A study into the economic benefits of installing bike paths on key city arteries in Helsinki has found a €3.6 euro gain for every €1 invested in the capital city.

Despite its notoriously cold weather for much of the year, the cycling infrastructure was not only found to be profitable, but also reduced travel times for citizens, according to the Handshake project study.

The work centred on a key artery through the city adapting a route along Hämeentie to better suit cycling. The study was the first of its kind to put to use a Bikenomics tool in Finland.

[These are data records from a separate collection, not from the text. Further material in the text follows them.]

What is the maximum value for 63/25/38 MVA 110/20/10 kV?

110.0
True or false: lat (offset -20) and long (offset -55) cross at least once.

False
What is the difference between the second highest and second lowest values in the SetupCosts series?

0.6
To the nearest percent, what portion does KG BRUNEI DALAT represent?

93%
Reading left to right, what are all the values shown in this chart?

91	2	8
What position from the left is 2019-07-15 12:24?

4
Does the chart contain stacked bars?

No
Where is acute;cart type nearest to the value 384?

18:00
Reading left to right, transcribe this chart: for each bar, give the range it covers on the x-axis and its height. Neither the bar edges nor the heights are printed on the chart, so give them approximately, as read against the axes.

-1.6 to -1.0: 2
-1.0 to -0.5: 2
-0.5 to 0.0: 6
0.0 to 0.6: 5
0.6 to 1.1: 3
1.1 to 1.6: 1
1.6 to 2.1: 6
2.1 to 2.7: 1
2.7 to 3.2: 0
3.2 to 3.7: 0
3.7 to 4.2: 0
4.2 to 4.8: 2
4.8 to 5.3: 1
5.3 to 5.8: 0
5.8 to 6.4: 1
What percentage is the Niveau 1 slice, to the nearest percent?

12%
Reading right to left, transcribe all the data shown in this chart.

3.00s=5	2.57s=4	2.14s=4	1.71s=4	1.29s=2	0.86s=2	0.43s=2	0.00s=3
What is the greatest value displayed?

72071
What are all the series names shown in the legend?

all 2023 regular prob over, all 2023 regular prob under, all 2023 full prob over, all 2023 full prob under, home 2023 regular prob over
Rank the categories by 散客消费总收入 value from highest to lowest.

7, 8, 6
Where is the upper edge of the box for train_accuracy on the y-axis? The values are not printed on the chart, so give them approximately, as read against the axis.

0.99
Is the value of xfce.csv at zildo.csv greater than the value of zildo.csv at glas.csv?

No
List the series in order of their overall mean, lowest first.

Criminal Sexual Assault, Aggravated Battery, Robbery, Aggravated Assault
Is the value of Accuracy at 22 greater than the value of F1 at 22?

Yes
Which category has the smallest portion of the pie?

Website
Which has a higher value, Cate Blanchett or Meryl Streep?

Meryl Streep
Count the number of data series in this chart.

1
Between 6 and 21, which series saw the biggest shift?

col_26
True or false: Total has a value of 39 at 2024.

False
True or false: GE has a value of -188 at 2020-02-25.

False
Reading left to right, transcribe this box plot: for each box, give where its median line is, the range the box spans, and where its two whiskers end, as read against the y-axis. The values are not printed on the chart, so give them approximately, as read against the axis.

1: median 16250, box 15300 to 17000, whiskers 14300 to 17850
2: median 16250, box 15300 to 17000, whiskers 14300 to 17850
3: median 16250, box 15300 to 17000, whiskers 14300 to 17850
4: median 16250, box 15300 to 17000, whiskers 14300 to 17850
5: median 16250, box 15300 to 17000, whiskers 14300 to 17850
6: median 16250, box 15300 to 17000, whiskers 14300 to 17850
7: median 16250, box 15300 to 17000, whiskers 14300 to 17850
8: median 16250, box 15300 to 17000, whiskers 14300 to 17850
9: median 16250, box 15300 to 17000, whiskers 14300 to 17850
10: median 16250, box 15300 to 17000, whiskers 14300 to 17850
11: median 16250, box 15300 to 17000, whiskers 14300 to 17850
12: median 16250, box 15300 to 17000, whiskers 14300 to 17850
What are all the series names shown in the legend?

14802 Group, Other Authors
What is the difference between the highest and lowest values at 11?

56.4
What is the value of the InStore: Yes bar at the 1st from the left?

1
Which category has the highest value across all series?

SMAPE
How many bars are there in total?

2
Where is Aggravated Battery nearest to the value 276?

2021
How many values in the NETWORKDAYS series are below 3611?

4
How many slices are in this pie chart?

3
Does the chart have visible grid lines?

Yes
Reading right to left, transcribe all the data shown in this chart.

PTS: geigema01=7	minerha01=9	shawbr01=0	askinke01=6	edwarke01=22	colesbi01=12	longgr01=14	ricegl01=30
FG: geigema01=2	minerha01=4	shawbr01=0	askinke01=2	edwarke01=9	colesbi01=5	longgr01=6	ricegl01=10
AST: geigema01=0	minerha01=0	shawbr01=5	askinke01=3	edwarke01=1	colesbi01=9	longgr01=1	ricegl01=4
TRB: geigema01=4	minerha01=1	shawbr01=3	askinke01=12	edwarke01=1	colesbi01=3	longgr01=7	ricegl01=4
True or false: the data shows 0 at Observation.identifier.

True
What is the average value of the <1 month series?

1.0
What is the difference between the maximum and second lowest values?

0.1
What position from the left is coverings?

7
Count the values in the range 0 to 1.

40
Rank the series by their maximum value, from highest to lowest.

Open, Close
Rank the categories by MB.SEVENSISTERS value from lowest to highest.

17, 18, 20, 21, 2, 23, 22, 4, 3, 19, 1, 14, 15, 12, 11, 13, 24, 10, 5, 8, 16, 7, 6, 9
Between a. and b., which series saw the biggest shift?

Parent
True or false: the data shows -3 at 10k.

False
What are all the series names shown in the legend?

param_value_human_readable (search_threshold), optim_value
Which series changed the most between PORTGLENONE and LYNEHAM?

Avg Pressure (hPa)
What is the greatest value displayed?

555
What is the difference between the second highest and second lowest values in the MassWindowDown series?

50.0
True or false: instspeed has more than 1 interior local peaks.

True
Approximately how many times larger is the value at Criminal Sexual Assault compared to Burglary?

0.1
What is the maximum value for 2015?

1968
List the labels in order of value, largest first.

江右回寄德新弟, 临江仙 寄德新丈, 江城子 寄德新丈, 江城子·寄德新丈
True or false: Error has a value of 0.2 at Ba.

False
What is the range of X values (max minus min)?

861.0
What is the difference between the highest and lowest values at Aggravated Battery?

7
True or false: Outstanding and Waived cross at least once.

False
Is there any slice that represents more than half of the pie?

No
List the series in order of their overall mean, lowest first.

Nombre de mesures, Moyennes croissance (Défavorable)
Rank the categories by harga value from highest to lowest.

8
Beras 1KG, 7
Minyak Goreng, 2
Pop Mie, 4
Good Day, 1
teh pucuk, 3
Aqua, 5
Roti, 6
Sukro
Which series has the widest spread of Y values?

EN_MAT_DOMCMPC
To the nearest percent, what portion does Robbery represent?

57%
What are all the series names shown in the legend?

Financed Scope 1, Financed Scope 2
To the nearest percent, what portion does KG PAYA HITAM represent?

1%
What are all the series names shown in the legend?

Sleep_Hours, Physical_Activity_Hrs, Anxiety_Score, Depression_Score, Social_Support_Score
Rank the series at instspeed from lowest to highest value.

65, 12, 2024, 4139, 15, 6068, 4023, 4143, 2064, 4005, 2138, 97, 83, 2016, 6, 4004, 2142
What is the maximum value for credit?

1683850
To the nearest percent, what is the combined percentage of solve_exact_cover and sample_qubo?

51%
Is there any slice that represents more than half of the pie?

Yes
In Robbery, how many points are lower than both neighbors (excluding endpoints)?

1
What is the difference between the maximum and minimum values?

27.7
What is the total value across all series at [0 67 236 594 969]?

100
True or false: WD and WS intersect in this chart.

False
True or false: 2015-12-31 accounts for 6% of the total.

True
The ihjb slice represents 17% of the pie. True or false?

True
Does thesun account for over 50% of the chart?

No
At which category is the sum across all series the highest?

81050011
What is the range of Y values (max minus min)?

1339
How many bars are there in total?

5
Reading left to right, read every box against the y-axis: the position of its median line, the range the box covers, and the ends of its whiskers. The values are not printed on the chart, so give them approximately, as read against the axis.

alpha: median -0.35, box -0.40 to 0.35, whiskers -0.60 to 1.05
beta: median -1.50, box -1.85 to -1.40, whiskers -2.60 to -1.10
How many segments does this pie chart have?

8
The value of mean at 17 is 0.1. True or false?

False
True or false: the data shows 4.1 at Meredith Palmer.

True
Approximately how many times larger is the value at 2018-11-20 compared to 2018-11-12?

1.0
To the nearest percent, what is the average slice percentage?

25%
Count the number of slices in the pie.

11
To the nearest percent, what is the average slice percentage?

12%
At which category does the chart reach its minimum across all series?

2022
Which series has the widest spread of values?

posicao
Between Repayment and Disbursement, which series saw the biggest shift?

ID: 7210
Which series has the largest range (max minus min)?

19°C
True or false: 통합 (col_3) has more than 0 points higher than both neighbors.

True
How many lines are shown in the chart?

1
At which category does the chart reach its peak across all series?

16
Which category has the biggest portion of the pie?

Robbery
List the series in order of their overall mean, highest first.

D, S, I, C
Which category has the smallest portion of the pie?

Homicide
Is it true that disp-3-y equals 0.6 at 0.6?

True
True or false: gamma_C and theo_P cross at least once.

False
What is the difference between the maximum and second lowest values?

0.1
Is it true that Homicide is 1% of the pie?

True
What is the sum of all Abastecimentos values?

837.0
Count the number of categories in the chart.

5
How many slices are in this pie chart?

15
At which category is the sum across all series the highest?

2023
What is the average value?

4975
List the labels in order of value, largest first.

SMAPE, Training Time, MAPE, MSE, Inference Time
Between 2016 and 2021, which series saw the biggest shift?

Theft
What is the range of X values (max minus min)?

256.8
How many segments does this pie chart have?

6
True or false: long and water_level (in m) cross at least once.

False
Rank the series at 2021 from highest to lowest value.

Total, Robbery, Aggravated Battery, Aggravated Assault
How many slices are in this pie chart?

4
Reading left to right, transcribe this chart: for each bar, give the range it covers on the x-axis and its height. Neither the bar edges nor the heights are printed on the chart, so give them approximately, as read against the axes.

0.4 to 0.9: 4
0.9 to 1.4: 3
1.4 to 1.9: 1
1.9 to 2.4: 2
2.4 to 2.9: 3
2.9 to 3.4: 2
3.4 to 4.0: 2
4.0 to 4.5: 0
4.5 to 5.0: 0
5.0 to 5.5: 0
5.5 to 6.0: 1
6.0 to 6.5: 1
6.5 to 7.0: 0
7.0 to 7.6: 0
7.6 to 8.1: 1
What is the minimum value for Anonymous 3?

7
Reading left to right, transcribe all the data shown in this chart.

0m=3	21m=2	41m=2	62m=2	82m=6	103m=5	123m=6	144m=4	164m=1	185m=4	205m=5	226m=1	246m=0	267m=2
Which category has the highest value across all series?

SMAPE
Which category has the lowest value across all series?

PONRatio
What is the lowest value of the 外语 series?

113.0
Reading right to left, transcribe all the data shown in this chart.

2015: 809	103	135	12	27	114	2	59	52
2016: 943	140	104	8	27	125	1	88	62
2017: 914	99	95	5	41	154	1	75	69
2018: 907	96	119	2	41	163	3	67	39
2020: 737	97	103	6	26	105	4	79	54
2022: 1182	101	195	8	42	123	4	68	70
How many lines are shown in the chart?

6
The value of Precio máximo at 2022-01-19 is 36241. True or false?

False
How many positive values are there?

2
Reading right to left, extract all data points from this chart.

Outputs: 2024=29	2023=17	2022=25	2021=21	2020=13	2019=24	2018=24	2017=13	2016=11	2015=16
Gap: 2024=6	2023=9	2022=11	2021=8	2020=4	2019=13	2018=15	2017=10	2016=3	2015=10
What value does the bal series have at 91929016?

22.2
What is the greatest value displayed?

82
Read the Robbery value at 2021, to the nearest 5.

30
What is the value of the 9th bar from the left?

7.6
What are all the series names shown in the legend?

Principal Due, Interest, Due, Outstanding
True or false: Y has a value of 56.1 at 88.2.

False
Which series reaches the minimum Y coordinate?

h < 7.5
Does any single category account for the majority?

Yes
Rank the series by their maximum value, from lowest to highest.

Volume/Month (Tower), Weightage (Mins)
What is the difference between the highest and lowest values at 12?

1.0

Some of the greatest returns on investment stem from the health benefits attributed to usage of the infrastructure, on which cycling’s modal share is said to represent 11% of city traffic.

In reaching the calculation the researchers took the base cost of the street redesign and maintenance costs for the study period and ran this against time savings on travel delivered and a set of pre-determined health benefit metrics, among other benefits to the city and its population of 630,000.

In total, the Northern European city has built 1,300 kilometres of cycle paths and the busiest route in the city currently racks up around 10,000 rides per day.

A broader study across Europe released earlier this year and drawing on data from 106 cities with Covid-era cycling infrastructure installations found ridership increases of between 11 and 48%, on average. As a result, the study’s authors estimated somewhere between a $1 billion and $7 billion in health benefit to citizens of the featured cities.

Late last year the European Commission’s VP Franz Timmermans described bike paths as “a no regret investment.”

In the UK, the Department for Transport’s own economic impact study has gathered in one paper data showing a 30% increase in retail sales alongside High Street walking and cycling routes, with a five fold retail spend attributed to the amount of bike parking able to be placed in the area of a car parking space.

The Handshake project has seen 13 cities collaborate on north of 60 measures to make cycling more attractive to citizens and measure the results thereafter. The scheme manages delivery of planning and implementation as part of the process. The European Union’s Horizon Research and Innovation programme part-funds the studies.